DOJ allows Smithfield sale

21 October 2008



News that the Department of Justice will allow Smithfield Beef Group's sale to JBS-Swift & Co sent Smithfield's stock soaring on Monday, October 20, as the promise of a $565 million cash infusion perked up investors worried about the company's debt load. According to meatingplace.com, Smithfield are also expected to receive an additional $200 million in proceeds from the deal in the next six months, putting them in prime position to cover $300 million in debt.

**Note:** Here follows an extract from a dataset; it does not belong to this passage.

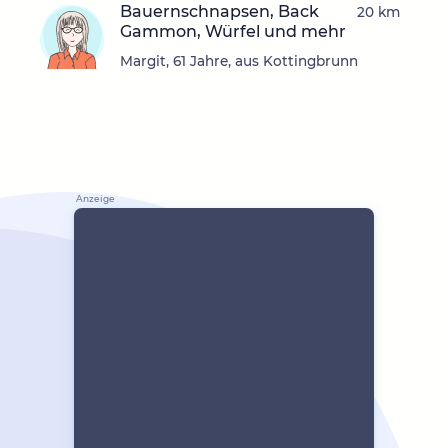
Bauernschnapsen, Back
20 km
Gammon, Würfel und mehr
Margit, 61 Jahre, aus Kottingbrunn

The DOJ said it would not oppose the company's sale of Smithfield Beef Group and the Five Rivers cattle feeding operations to JBS-Swift, whereas the government is suing to block the Brazilian beef packer's bid to also buy National Beef Packing Co. There is concern in some quarters that by purchasing National Beef, the nation's fourth-largest beef packer, JBS-Swift, the nation's third-largest beef packer, would lessen competition for fed cattle in the High Plains and Southwest regions. JBS operate beef packing plants in Cactus, Texas; Grand Island, Neb; Greeley, Col; and Hyrum, Utah. By way of acquiring Smithfield Beef Group, the nation's fifth-largest beef packer, JBS also would operate plants in Tolleson, Ariz; Green Bay, Wis; Plainwell, Mich; and Souderton, Pa. National operates three beef packing plants in Liberal, Kan; Dodge City, Kan; and Brawley, Calif. National's Brawley, Calif, plant and Smithfield's Tolleson, Ariz, plant essentially are the only two bidders for fed cattle in the region. In other words, there only would be one bidder if JBS prevails. ‘Potentially, JBS could choose to divest one of the two plants," Aslam said in a note to investors. "Likely buyers would include Tyson Foods and Cargill." Opponents of the JBS deals applauded the DOJ's treatment of the National Beef merger but had hoped for the same in regards to Smithfield. ‘We are grateful that the Justice Department and State Attorneys General have considered our concerns and are taking meaningful action to protect US cattle producers and consumers against the abusive market power that can result from industry concentration', R-CALF USA president/region VI director Max Thornsberry said in a statement.